13 dimaksudkan untuk memudahkan pemahaman terhadap keseluruhan hasil penelitian ini. Adapun sistematika penulisan hukum ini adalah sebagai berikut: BAB I : PENDAHULUAN Pada bab ini penulis menguraikan mengenai latar belakang masalah, rumusan masalah, tujuan penelitian, kegunaan penelitian dan metode penelitian, dan sistematika penelitian hukum. BAB II : TINJAUAN PUSTAKA Pada bab ini penulis menguraikan mengenai teori yang menjadi landasan atau memberikan penjelasan secara teoritik berdasarkan literaturliteratur yang berkaitan dengan penulisan hukum ini. Kerangka teori tersebut meliputi tinjauan tentang Perbandingan Hukum, tinjauan tentang lembaga penyidik pemberantasan tindak pidana korupsi, tinjauan tentang sistem hukum pidana Indonesia, dan tinjauan tentang sistem hukum pidana Hongkong. BAB III : PEMBAHASAN Dalam pembahasan ini adalah pembahasan permasalahan yang menjadi kajian. Dalam bab ini peneliti memaparkan data-data hasil penelitian yang telah dianalisa dengan didukung pengumpulan data primer, sekunder dan rujukan yang peneliti paparkan dalam bab sebelumnya dengan tujuan untuk mendukung analisa terhadap permasalahan yang diteliti.

14 BAB IV : PENUTUP Dalam bab ini adalah bab terakhir yang berisikan dengan dua sub yaitu: kesimpulan dan saran/rekomendasi.
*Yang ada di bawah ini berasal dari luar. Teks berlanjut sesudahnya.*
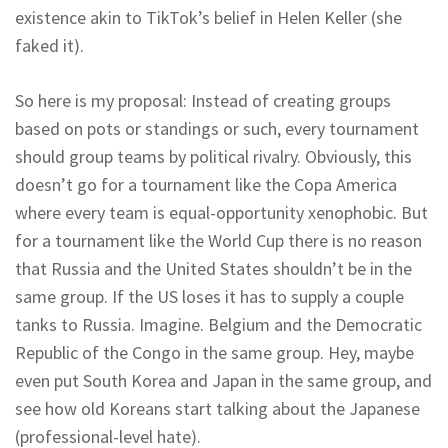
existence akin to TikTok’s belief in Helen Keller (she
faked it).
So here is my proposal: Instead of creating groups
based on pots or standings or such, every tournament
should group teams by political rivalry. Obviously, this
doesn’t go for a tournament like the Copa America
where every team is equal-opportunity xenophobic. But
for a tournament like the World Cup there is no reason
that Russia and the United States shouldn’t be in the
same group. If the US loses it has to supply a couple
tanks to Russia. Imagine. Belgium and the Democratic
Republic of the Congo in the same group. Hey, maybe
even put South Korea and Japan in the same group, and
see how old Koreans start talking about the Japanese
(professional-level hate).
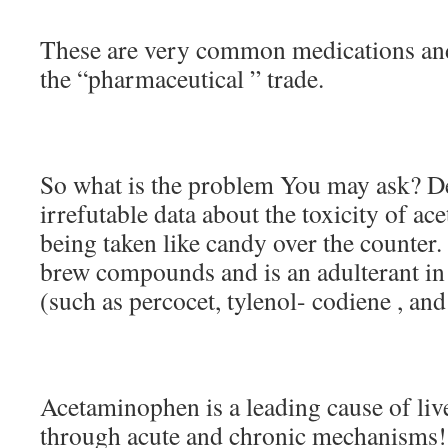
These are very common medications and
the “pharmaceutical ” trade.
So what is the problem You may ask? De
irrefutable data about the toxicity of acet
being taken like candy over the counter.
brew compounds and is an adulterant in 
(such as percocet, tylenol- codiene , and
Acetaminophen is a leading cause of live
through acute and chronic mechanisms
Dalam hal ini kesimpulan dari peneliti adalah hasil analisis pada bab III harus disesuaikan dengan permasalahannya, sebab dapat disebut ringkasan jawaban atas permasalahan yang telah dirumuskan dalam bab II. Peneliti juga dapat menambah kesimpulan yang lain yang dianggap penting. Kemudian dari kesimpulan tersebut kemungkinan akan timbul hal-hal yang perlu disarankan.